*** PROVIDED INFORMATION Section Begins ***

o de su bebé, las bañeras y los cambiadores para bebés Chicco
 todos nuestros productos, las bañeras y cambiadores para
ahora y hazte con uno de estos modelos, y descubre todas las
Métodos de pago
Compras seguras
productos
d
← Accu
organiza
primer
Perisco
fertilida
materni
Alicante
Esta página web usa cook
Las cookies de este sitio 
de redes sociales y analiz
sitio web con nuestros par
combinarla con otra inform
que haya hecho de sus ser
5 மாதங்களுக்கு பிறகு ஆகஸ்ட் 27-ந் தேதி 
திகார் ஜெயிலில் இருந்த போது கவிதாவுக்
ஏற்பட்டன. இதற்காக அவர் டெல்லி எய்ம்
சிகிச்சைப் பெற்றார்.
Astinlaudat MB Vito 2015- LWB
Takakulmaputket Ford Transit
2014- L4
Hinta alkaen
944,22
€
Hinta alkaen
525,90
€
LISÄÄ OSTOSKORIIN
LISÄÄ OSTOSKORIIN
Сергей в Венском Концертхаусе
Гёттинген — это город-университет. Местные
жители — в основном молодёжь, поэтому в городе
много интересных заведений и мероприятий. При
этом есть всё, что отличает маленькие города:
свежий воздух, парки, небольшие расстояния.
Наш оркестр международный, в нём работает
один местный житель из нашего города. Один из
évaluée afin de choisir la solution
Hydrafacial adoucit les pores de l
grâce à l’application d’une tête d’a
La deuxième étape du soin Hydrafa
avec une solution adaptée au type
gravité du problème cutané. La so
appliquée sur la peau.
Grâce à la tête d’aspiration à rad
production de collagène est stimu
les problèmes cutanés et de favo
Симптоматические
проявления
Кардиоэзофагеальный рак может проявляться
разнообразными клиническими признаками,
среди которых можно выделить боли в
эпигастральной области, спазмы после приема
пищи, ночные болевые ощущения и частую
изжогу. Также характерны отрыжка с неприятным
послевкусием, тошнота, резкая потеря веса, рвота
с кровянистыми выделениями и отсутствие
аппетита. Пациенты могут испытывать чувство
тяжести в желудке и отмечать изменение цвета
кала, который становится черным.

*** PROVIDED INFORMATION Section Ends ***
*** PROVIDED INFORMATION Section Begins ***


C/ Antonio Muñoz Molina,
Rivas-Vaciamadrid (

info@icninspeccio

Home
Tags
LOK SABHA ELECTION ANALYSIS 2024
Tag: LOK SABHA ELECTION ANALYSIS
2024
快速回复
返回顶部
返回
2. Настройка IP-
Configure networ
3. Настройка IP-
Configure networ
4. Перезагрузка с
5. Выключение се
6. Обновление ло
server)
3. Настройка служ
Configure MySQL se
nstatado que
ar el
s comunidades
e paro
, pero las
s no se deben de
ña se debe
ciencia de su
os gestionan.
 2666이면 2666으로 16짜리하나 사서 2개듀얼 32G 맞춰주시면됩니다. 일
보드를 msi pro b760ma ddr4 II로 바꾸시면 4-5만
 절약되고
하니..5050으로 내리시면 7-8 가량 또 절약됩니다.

*** PROVIDED INFORMATION Section Ends ***
*** PROVIDED INFORMATION Section Begins ***

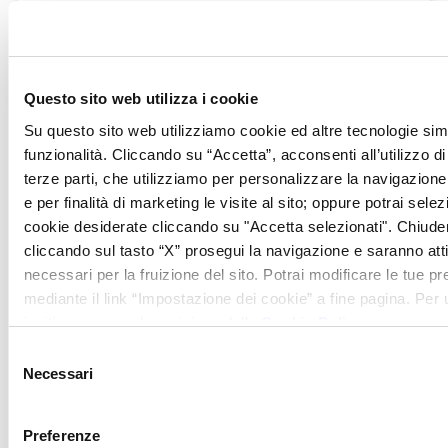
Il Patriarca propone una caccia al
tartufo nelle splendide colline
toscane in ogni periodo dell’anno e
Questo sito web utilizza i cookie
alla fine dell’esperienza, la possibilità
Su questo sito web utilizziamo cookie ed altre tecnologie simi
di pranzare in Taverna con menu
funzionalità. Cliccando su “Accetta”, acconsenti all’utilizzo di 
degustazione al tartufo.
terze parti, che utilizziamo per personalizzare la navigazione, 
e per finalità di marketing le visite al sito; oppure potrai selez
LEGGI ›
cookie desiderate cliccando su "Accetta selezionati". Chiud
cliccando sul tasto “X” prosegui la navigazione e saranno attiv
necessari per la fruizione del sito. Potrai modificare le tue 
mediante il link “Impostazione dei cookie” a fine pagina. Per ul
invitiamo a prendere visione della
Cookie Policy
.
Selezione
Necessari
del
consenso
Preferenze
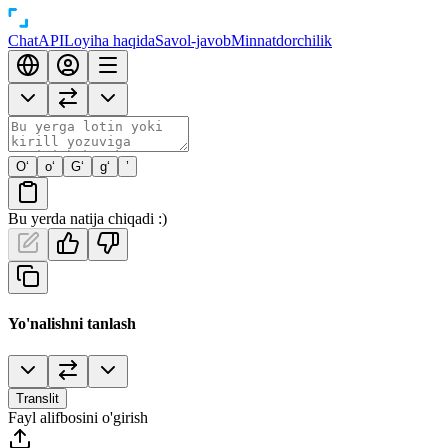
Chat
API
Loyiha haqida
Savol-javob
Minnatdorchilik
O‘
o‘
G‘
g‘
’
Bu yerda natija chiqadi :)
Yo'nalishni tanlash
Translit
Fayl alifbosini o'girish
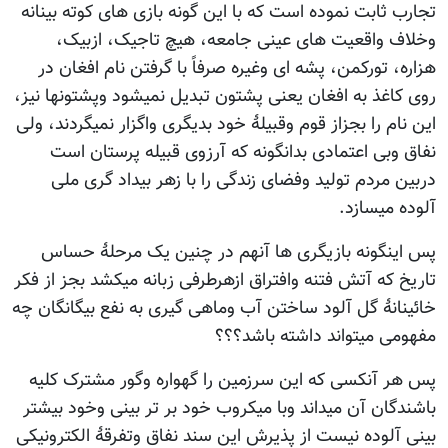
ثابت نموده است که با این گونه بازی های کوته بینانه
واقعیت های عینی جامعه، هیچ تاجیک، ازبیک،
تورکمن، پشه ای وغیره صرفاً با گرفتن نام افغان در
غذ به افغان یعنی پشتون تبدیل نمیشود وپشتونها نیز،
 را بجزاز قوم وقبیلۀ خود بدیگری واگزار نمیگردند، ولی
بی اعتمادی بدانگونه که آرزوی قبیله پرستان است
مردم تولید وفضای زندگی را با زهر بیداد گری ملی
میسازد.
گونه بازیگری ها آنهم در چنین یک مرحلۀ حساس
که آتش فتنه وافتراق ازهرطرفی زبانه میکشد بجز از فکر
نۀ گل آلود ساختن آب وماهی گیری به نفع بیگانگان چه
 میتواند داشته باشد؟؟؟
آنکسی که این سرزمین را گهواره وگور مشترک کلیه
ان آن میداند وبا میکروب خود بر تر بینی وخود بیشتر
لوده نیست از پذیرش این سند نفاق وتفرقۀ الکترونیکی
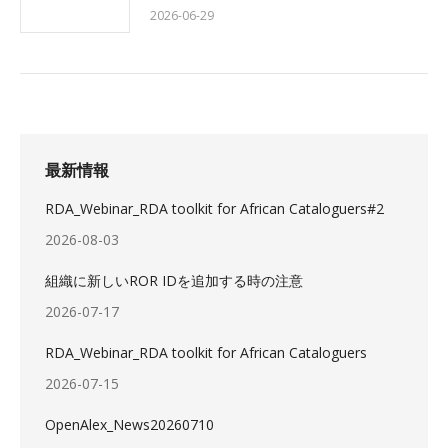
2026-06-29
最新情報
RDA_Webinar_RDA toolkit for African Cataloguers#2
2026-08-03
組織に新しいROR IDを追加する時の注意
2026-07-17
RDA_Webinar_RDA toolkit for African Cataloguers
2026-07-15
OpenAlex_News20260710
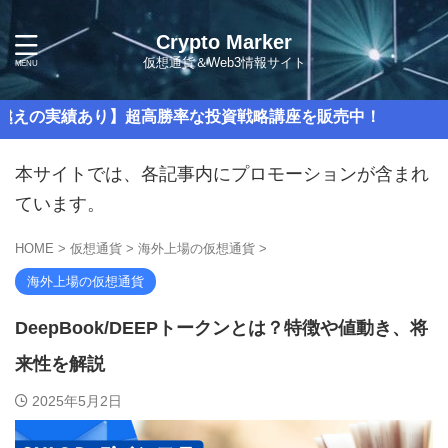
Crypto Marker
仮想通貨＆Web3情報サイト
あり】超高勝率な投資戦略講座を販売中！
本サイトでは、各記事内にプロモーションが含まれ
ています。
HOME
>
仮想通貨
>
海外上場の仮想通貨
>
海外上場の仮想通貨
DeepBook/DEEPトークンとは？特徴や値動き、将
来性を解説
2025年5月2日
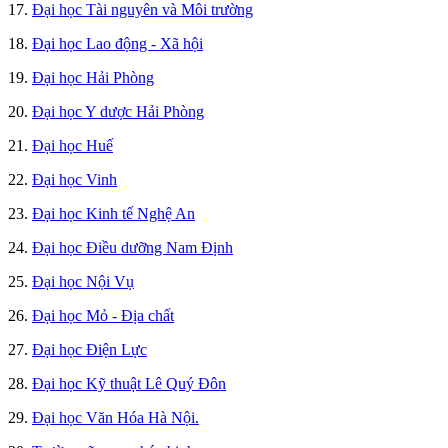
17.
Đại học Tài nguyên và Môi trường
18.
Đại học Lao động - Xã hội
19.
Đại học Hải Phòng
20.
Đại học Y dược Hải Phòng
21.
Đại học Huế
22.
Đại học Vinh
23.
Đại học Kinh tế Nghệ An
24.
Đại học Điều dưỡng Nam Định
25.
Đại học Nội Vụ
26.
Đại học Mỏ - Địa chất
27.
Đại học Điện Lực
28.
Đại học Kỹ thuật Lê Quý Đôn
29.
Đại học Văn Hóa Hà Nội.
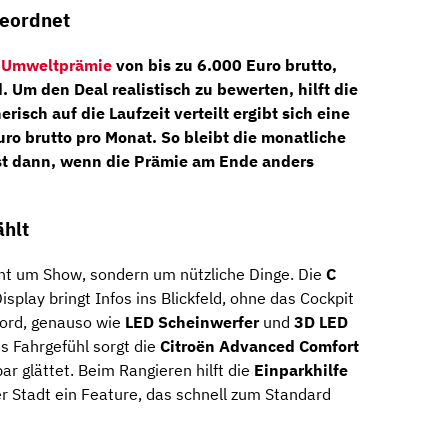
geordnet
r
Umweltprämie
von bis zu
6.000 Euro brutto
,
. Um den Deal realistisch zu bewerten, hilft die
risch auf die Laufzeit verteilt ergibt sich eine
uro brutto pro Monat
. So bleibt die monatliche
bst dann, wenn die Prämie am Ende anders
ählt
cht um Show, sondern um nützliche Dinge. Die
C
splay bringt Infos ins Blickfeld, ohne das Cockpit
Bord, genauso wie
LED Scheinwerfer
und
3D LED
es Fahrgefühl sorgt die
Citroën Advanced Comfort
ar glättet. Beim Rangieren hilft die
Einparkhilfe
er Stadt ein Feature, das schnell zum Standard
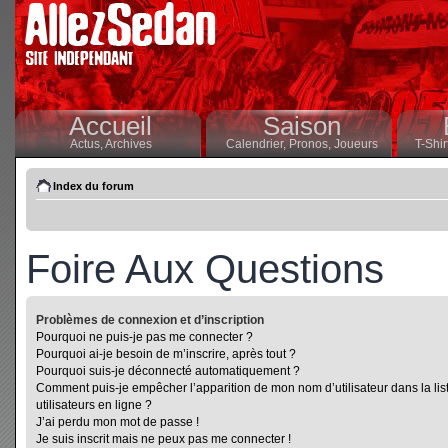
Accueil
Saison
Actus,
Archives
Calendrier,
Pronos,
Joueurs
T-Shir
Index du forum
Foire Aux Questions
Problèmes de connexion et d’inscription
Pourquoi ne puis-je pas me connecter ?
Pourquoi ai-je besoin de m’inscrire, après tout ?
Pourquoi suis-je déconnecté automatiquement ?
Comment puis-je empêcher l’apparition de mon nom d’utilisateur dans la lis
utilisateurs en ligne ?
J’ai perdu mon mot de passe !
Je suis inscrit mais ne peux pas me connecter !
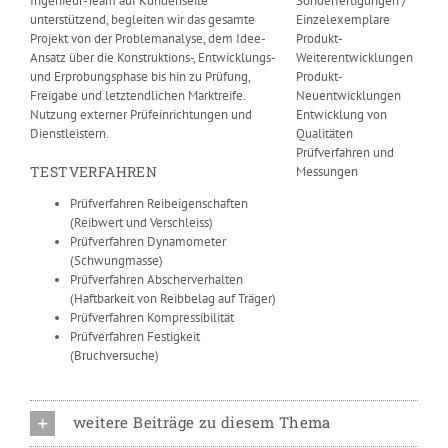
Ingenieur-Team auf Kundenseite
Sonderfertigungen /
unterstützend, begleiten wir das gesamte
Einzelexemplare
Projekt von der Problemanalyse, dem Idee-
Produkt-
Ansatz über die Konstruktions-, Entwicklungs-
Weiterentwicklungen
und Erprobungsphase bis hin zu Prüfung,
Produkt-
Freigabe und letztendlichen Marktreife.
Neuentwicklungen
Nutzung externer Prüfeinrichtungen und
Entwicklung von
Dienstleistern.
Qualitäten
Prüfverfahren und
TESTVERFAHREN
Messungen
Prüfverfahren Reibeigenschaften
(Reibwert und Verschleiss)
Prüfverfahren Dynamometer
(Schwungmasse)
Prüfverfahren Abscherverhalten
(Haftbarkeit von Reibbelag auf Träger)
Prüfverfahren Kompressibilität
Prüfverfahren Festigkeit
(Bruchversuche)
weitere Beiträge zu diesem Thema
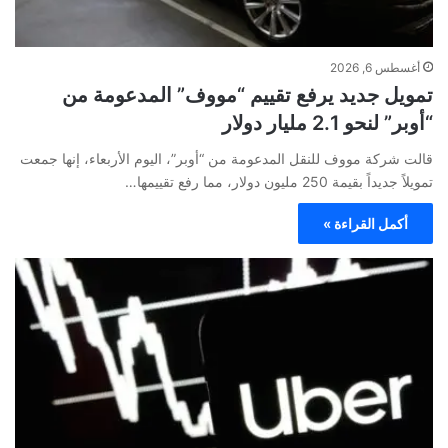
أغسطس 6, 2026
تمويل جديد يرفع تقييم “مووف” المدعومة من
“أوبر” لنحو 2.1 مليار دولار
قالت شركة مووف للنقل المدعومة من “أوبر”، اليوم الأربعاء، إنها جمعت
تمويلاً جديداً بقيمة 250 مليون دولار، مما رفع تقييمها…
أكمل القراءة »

*** PROVIDED INFORMATION Section Ends ***

## WHAT THE TASK ASKS
Which lines of the records above contain the word "أوبر"? Copy each of them.

## SOLUTION FOR THIS TASK
“أوبر” لنحو 2.1 مليار دولار
قالت شركة مووف للنقل المدعومة من “أوبر”، اليوم الأربعاء، إنها جمعت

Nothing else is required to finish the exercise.